Irish Cement workers strike over unpaid money and planned pay cuts

Workers say they are due between €5,000 and €9,500 each after a Labour Court ruling, but the company wants pay cuts.

IRISH CEMENT WORKERS have begun strike action at the company’s two production plants in Limerick and Meath in a dispute over what workers say is the company’s failure to honour a Labour Court recommendation.

Staff say the company has yet to pay them between €5,000 and €9,500 each, in line with a recommendation issued by the Labour Court over year.

Over 100 staff have downed tools and begun strike action, however, because the company has sought pay cuts of between 15 and 18 per cent before it proceeds to release the outstanding money to employees.

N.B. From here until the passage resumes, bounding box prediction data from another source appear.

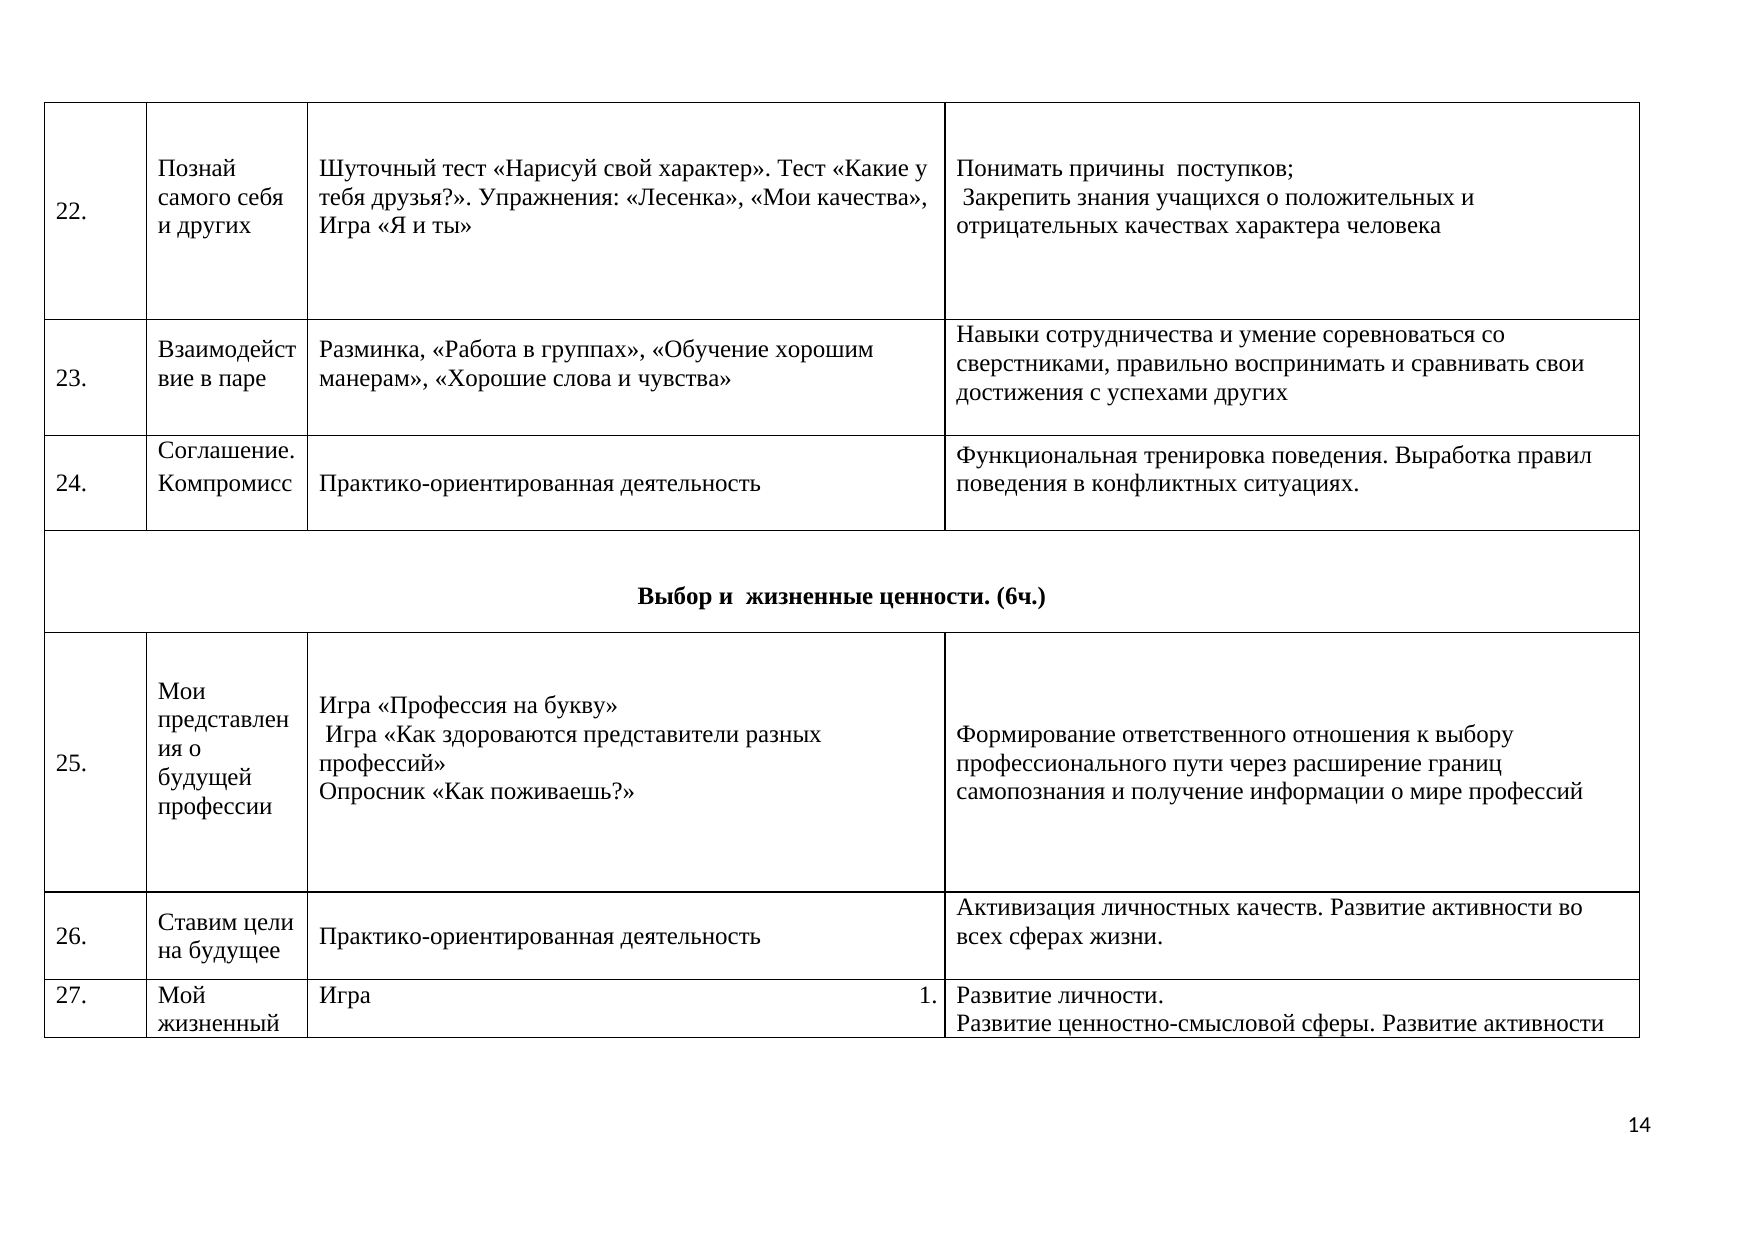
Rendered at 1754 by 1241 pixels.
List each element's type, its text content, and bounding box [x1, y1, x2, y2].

table_cell 24. [45, 436, 146, 530]
table_cell Активизация личностных качеств. Развитие активности во всех сферах жизни. [946, 893, 1639, 979]
table_cell Шуточный тест «Нарисуй свой характер». Тест «Какие у тебя друзья?». Упражнения: «Лесенка», «Мои качества», Игра «Я и ты» [308, 103, 944, 318]
table_cell Соглашение. Компромисс [147, 436, 307, 530]
table_cell Познай самого себя и других [147, 103, 307, 318]
table_cell Понимать причины поступков; Закрепить знания учащихся о положительных и отрицательных качествах характера человека [946, 103, 1639, 318]
table_cell Игра [308, 980, 944, 1037]
table_cell 26. [45, 893, 146, 979]
table_cell Разминка, «Работа в группах», «Обучение хорошим манерам», «Хорошие слова и чувства» [308, 320, 944, 434]
table_cell Навыки сотрудничества и умение соревноваться со сверстниками, правильно воспринимать и сравнивать свои достижения с успехами других [946, 320, 1639, 434]
table_cell Мои представления о будущей профессии [147, 633, 307, 891]
table_cell Мой жизненный выбор [147, 980, 307, 1037]
table_cell Практико-ориентированная деятельность [308, 893, 944, 979]
table_cell Формирование ответственного отношения к выбору профессионального пути через расширение границ самопознания и получение информации о мире профессий [946, 633, 1639, 891]
table_cell 27. [45, 980, 146, 1037]
table_cell Практико-ориентированная деятельность [308, 436, 944, 530]
table_cell Выбор и жизненные ценности. (6ч.) [45, 531, 1639, 632]
table_cell Функциональная тренировка поведения. Выработка правил поведения в конфликтных ситуациях. [946, 436, 1639, 530]
table_cell Игра «Профессия на букву» Игра «Как здороваются представители разных профессий» Опросник «Как поживаешь?» [308, 633, 944, 891]
table_cell 23. [45, 320, 146, 434]
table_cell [946, 980, 1639, 1037]
table_cell 25. [45, 633, 146, 891]
table_cell 22. [45, 103, 146, 318]
table_cell Ставим цели на будущее [147, 893, 307, 979]
table_cell Взаимодействие в паре [147, 320, 307, 434]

Karan O’Loughlin from the Irish Cement Group of Unions said acceptance of the pay cut was not part of the Labour Court recommendation, and that workers would maintain their industrial action until the money was released without precondition.

In a statement this afternoon the company said it was disappointed at the all-out strike action, insisting it had sought to engage with staff unions on what it called an “urgent need for reductions in pay rates, which include bonuses reflecting peak output levels”.

It said its current pay rates, which have been unchanged since 2008, are around 60 per cent higher than the average industrial wage, and had not been cut despite the slump in construction output.

“Pay rates are unsustainable and are impacting negatively on the competitiveness of the company in the markets in which it operates and also on its capacity to export,” the company said.

It added that the Labour Court had suggested a pay cut of 6 per cent for staff, but a union ballot had rejected the plan, and that it believed previous work-to-rule actions by unionised workers were “irresponsible”.

Sinn Féin president Gerry Adams urged the company to honour the Labour Court recommendation and release the outstanding funds.

“It is unfortunate that the Irish Cement Group of Unions which includes SIPTU, the TEEU and Unite has had to go to such lengths to secure the payment of monies which the workers are entitled to,” he said.

Adams said he had contacted jobs minister Richard Bruton to try and have the government use its influence to see that the Labour Court recommendations were followed.

Irish Cement is part of the CRH Group, a public company which recorded pre-tax profits of €711 million last year.